Instructions for the task ▸
When you reach the line containing "none; stroke: #3b2433;" in the entries below, begin reproducing lines exactly, and stop once the line containing "507,108 L 589,86 Z" is done.

Records supplied ▸
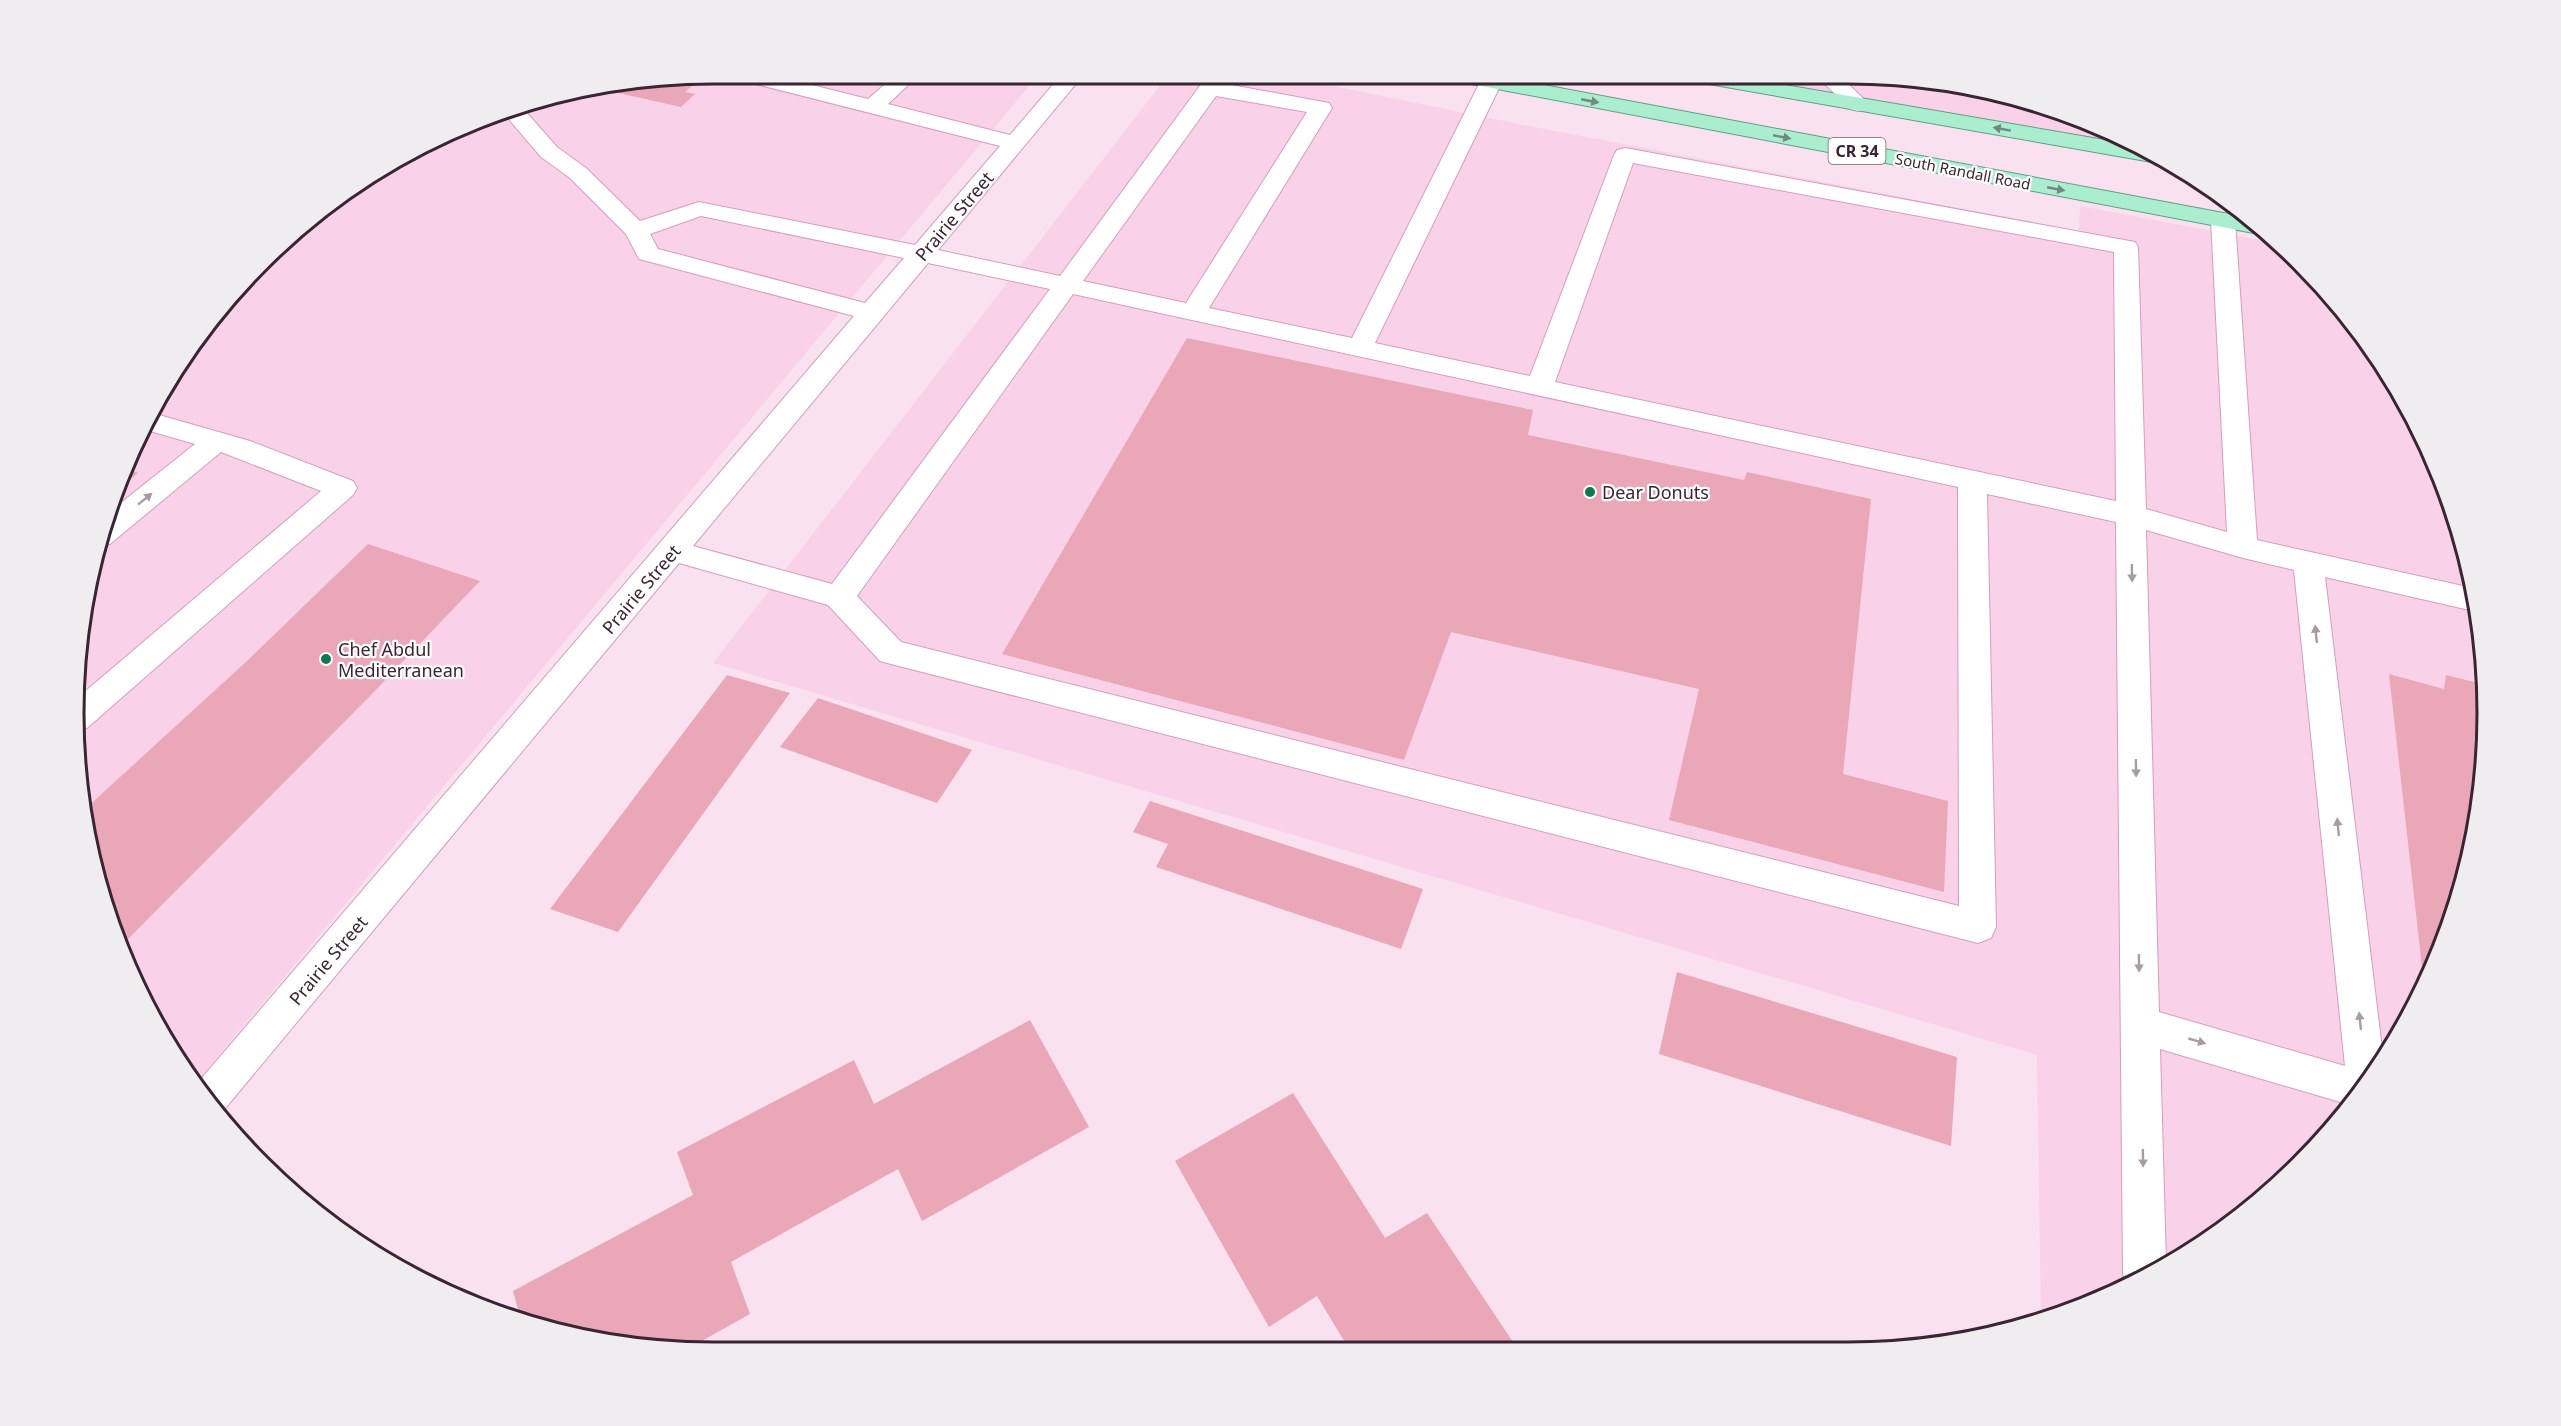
<svg xmlns="http://www.w3.org/2000/svg" width="2561" height="1426" viewBox="0 0 2561 1426" font-family="'Noto Sans',sans-serif">
	<style>
		.built { fill: #f9d1e9 }
		.building { fill: #eaa7b8 }
		.lines { fill: none; stroke-linecap: round; stroke-linejoin: round }
		.minor-casing { stroke: #d69dc0; stroke-width: 2 }
		.major-casing { stroke: #5fa084; stroke-width: 2 }
		.minor { fill: #fff; fill-rule: evenodd }
		.major { fill: #aaeecf; fill-rule: evenodd }
		.oneway { fill: #728981 }
		.oneway2 { fill: #a79ca3 }
		.poi-dot { fill: #0d7852; stroke: #fff; stroke-width: 2 }
		.labels { text-anchor: middle; dominant-baseline: central; stroke-width: 4.5; stroke-linejoin: round; paint-order: stroke }
		.far-street-label { font-size: 15px; fill: #3b2433; stroke: #fff }
		.shield { fill: #fff; stroke: #766670; stroke-width: 1.5 }
		.shield-label { font-size: 16px; font-weight: bold; fill: #3b2433 }
		.street-label { font-size: 18px; fill: #3b2433; stroke: #fff }
		.poi-label { font-size: 18px; fill: #3b2433; stroke: #fff; text-anchor: start }
		.rim { fill: none; stroke: #3b2433; stroke-width: 3 }
	</style>
	<rect width="100%" height="100%" fill="#f9e1ef"/>
	<path class="built" d="M 713,74 L 1039,74 L 194,1085 L 181,1068 L 122,958 L 95,878 L 75,755 L 75,671 L 95,548 L 122,468 L 181,358 L 232,291 L 323,206 L 394,159 L 507,108 L 589,86 Z
		M 1169,74 L 1275,74 L 1529,126 L 2079,231 L 2080,206 L 2281,244 L 2355,323 L 2421,430 L 2466,547 L 2486,671 L 2482,796 L 2454,918 L 2402,1032 L 2300,1165 L 2203,1245 L 2054,1318 L 2041,1321 L 2037,1055 L 713,663 Z
		M 1729,75 L 1889,75 L 2014,95 L 2149,151 Z"/>
	<path class="building" d="M 707,74 L 685,92 L 695,94 L 681,107 L 587,86 Z
		M 1187,338 L 1533,410 L 1528,435 L 1744,480 L 1747,472 L 1871,499 L 1843,774 L 1948,801 L 1944,892 L 1669,820 L 1699,689 L 1451,632 L 1404,760 L 1002,654 Z
		M 122,468 L 138,473 L 114,491 L 118,480 Z
		M 368,544 L 480,581 L 368,698 L 119,948 L 95,878 L 84,810 L 248,660 Z
		M 2389,674 L 2444,689 L 2446,675 L 2486,685 L 2482,796 L 2454,918 L 2424,985 Z
		M 727,675 L 790,693 L 618,932 L 550,909 Z
		M 818,698 L 972,750 L 937,803 L 780,747 Z
		M 1150,801 L 1423,889 L 1401,949 L 1156,867 L 1168,844 L 1133,832 Z
		M 1677,972 L 1957,1057 L 1951,1146 L 1659,1054 Z
		M 1030,1020 L 1089,1127 L 922,1221 L 898,1169 L 731,1262 L 750,1314 L 684,1351 L 672,1351 L 547,1331 L 521,1320 L 513,1291 L 693,1195 L 677,1152 L 854,1060 L 874,1104 Z
		M 1293,1093 L 1385,1238 L 1427,1213 L 1517,1348 L 1349,1349 L 1317,1296 L 1269,1327 L 1175,1161 Z"/>
	<g class="lines">
		<g class="minor-casing">
			<path id="minor" d="M 733,74 L 768,74 L 868,99 L 897,74 L 920,74 L 888,104 L 1010,135 L 1062,74 L 1084,74 L 938,250 L 1060,276 L 1202,83 L 1210,81 L 1329,103 L 1332,108 L 1209,308 L 1352,338 L 1480,82 L 1483,77 L 1491,76 L 1499,77 L 1502,82 L 1375,343 L 1530,376 L 1614,155 L 1617,150 L 1625,148 L 2135,242 L 2138,247 L 2146,509 L 2227,532 L 2211,220 L 2214,215 L 2223,213 L 2232,215 L 2235,220 L 2257,540 L 2472,588 L 2476,611 L 2474,611 L 2325,577 L 2383,1057 L 2347,1104 L 2160,1049 L 2166,1263 L 2127,1282 L 2123,1274 L 2116,522 L 1987,494 L 1996,927 L 1991,938 L 1978,943 L 891,664 L 880,661 L 828,605 L 679,563 L 218,1117 L 195,1086 L 854,316 L 639,259 L 626,234 L 570,178 L 541,157 L 501,110 L 519,104 L 557,147 L 586,168 L 640,221 L 699,202 L 915,245 L 1000,146 L 736,79 ZM 1216,96 L 1307,112 L 1186,303 L 1083,281 ZM 1633,163 L 2114,252 L 2116,501 L 1555,382 ZM 701,216 L 904,258 L 865,303 L 658,249 L 650,234 ZM 928,263 L 1050,289 L 832,584 L 693,546 ZM 1073,294 L 1958,487 L 1959,906 L 901,642 L 857,596 ZM 2146,530 L 2243,558 L 2294,570 L 2345,1066 L 2159,1012 Z
				M 1816,75 L 1839,75 L 1869,104 L 1866,109 L 1858,111 L 1850,109 Z
				M 152,413 L 250,441 L 353,481 L 357,488 L 353,495 L 87,728 L 75,732 L 75,700 L 321,491 L 221,452 L 110,544 L 96,546 L 107,514 L 195,444 L 143,429 Z"/>
		</g>
		<g class="major-casing">
			<path id="major" d="M 1439,74 L 1486,74 L 2250,218 L 2271,234 L 2264,235 L 1450,80 L 1442,79 Z
				M 1681,75 L 1727,75 L 2134,145 L 2171,162 L 2163,164 L 1692,81 L 1684,80 Z"/>
		</g>
		<use href="#minor" class="minor"/>
		<use href="#major" class="major"/>
	</g>
	<defs><path id="oneway-solid" d="M-6-.8H1V-3.2L6.5 0L1 3.2V.8H-6Z" transform="scale(1.5)"/></defs>
	<g class="oneway">
		<use href="#oneway-solid" transform="translate(1590 101) rotate(11)"/>
		<use href="#oneway-solid" transform="translate(2002 129) rotate(-170)"/>
		<use href="#oneway-solid" transform="translate(1782 137) rotate(11)"/>
		<use href="#oneway-solid" transform="translate(2056 189) rotate(11)"/>
	</g>
	<g class="oneway2">
		<use href="#oneway-solid" transform="translate(145 499) rotate(-39)"/>
		<use href="#oneway-solid" transform="translate(2132 573) rotate(89)"/>
		<use href="#oneway-solid" transform="translate(2316 634) rotate(-96)"/>
		<use href="#oneway-solid" transform="translate(2136 768) rotate(89)"/>
		<use href="#oneway-solid" transform="translate(2338 827) rotate(-96)"/>
		<use href="#oneway-solid" transform="translate(2139 963) rotate(89)"/>
		<use href="#oneway-solid" transform="translate(2360 1021) rotate(-96)"/>
		<use href="#oneway-solid" transform="translate(2197 1041) rotate(16)"/>
		<use href="#oneway-solid" transform="translate(2143 1158) rotate(89)"/>
	</g>
	<g class="poi-dot">
		<circle cx="1590" cy="492" r="6"/>
		<circle cx="326" cy="659" r="6"/>
	</g>
	<g class="labels">
		<g class="far-street-label">
			<text transform="translate(1963 171) rotate(11)">South Randall Road</text>
		</g>
		<rect class="shield" x="1828.5" y="138" width="57" height="26" rx="4.5"/>
		<g class="shield-label">
			<text x="1857" y="151">CR 34</text>
		</g>
		<g class="street-label">
			<text transform="translate(954 216) rotate(-50)">Prairie Street</text>
			<text transform="translate(641 589) rotate(-50)">Prairie Street</text>
			<text transform="translate(328 960) rotate(-50)">Prairie Street</text>
		</g>
		<g class="poi-label">
			<text x="1602" y="492">Dear Donuts</text>
			<text x="338" y="649">Chef Abdul<tspan x="338" dy="21">Mediterranean</tspan></text>
		</g>
	</g>
	<path d="M0 0H2561V1426H0ZM713 84H1848A629 629 0 0 1 2477 713V713A629 629 0 0 1 1848 1342H713A629 629 0 0 1 84 713V713A629 629 0 0 1 713 84Z" fill="#efedef" fill-rule="evenodd"/>
	<path class="rim" d="M713 84H1848A629 629 0 0 1 2477 713V713A629 629 0 0 1 1848 1342H713A629 629 0 0 1 84 713V713A629 629 0 0 1 713 84Z"/>
</svg>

Result of the exercise ▸
		.rim { fill: none; stroke: #3b2433; stroke-width: 3 }
	</style>
	<rect width="100%" height="100%" fill="#f9e1ef"/>
	<path class="built" d="M 713,74 L 1039,74 L 194,1085 L 181,1068 L 122,958 L 95,878 L 75,755 L 75,671 L 95,548 L 122,468 L 181,358 L 232,291 L 323,206 L 394,159 L 507,108 L 589,86 Z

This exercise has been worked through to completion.